Он бодренько поднялся и протянул Степану потную и пухленькую, как оладушка в масле, ладонь.
«Кажется, ничего мужик, не Пережогин, конечно, но ничего», – думал Степан, довольный, что все так быстро уладилось и что он окончательно, твердо определился.
Степан и предположить не мог, выходя в это утро из конторы, что пройдет немного времени, каких-то два года, и Пережогин с Коптюгиным станут ему врагами, а жизнь по новой завернет на крутом повороте: его вышибут с работы, обложат, как волка на облаве, и ничего ему не останется, кроме одного – снова срываться и снова искать твердый островок. Он вспомнит о родной деревне и бросится туда, словно в последнее свое прибежище. Оставит в Шарихе Лизу, сына Ваську, твердо пообещав, что заберет их, как только устроится на новом месте, и опять отправится в дорогу, даже смутно не угадывая, куда она в этот раз заведет.
Глава вторая
1
Поезд имел свое название, свой номер, но пассажиры упорно называли его «пятьсот-веселым». Собран он был из обшарпанных, разномастных вагонов, на ходу по-старчески кряхтел и дрожал, а тормозил едва ли не у каждого телеграфного столба. Ездила в нем сельская публика, добираясь до глубинных райцентров и маленьких станций, везла с собой кули и узлы городских покупок, которыми были забиты ящики под сиденьями и верхние полки. Чай в «пятьсот-веселом» никогда не подавали, вода всегда была теплой и невкусной, отдавала запахом туалета. Зная это, пассажиры запасались в городе лимонадом, молоком, пивом и, едва только поезд отходил от главного вокзала, начинали трапезничать.

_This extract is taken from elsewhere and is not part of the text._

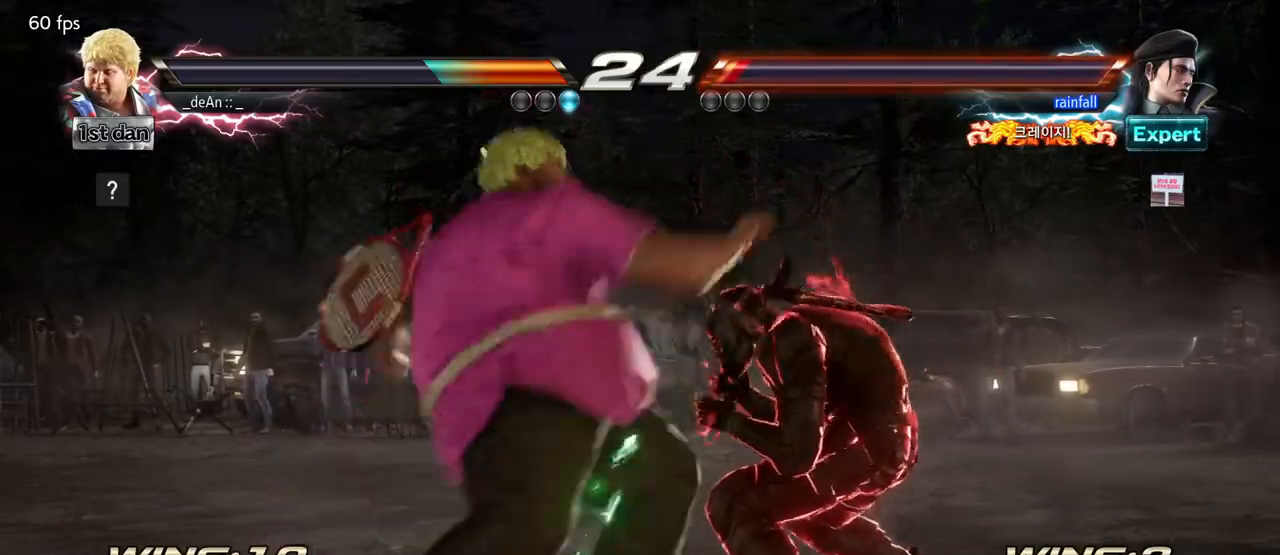
{"buttons": [], "left_stick": "left"}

В рюкзаке Степана было пусто, и он отвернулся к окну, мимо которого неспешно проплывали, исчезая за краем исцарапанной рамы, городские девятиэтажки. Проплыл распростертый над рекой мост, набережная с гуляющим на ней народом, игрушечное здание речного вокзала, пошли улицы деревянных домов, похожие на деревенские, и вот уже во всю ширь, насколько хватало глаз, раскатились до самого горизонта поля с редкими березовыми колками.
Поезд был прежним, прежними были места, по которым он шел, и Степан невольно прикрыл глаза, пытаясь и самого себя тоже представить прежним – зеленым гэпэтэушником. Летняя практика еще не началась, и их, будущих сварщиков, отпустили на несколько дней по домам. До дома, до матери, оставались всего одна ночь и одно утро. Доедет на «пятьсот-веселом» до райцентра, потом автобусом до деревни, а там пять минут ходу от остановки у клуба до переулка – и он вскочит, минуя все ступеньки, на крыльцо, распахнет дверь, и, увидев его, мать радостно ахнет…
Степан вздохнул и открыл глаза. Поздно ему – тертому и битому мужику – играть в сказки. Матери нет, дом, наверное, заколочен, а деревня давно забыла, что он когда-то в ней жил. И позади, если оглянуться, тоже не было теперь устойчивой пристани. Как пешеход в старом школьном задачнике, находился он между двумя пунктами, с одной лишь разницей: там конечный путь и время можно было высчитать, Степану же на своем пути даже и завтрашний день нельзя загадывать.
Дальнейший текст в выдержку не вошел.